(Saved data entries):
——————
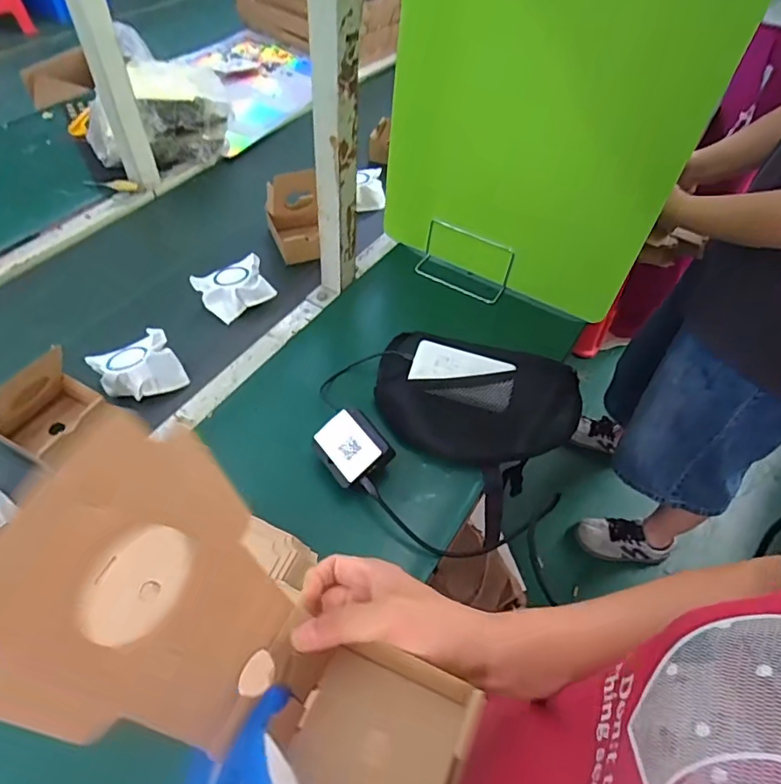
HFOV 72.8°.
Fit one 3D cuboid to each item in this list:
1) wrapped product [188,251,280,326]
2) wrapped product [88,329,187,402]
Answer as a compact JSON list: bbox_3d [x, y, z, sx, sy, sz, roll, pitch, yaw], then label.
[{"bbox_3d":[-0.241,-0.162,0.821,0.102,0.038,0.074,-27,60,-24],"label":"wrapped product"},{"bbox_3d":[-0.337,-0.032,0.710,0.098,0.044,0.073,-28,58,-23],"label":"wrapped product"}]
——————
(Task prompt):
What is needed is the exact run of lines from the start of the data through the line with "2) wrapped product [88,329,187,402]", both ends included, minus the pictures.

(Response area):
HFOV 72.8°.
Fit one 3D cuboid to each item in this list:
1) wrapped product [188,251,280,326]
2) wrapped product [88,329,187,402]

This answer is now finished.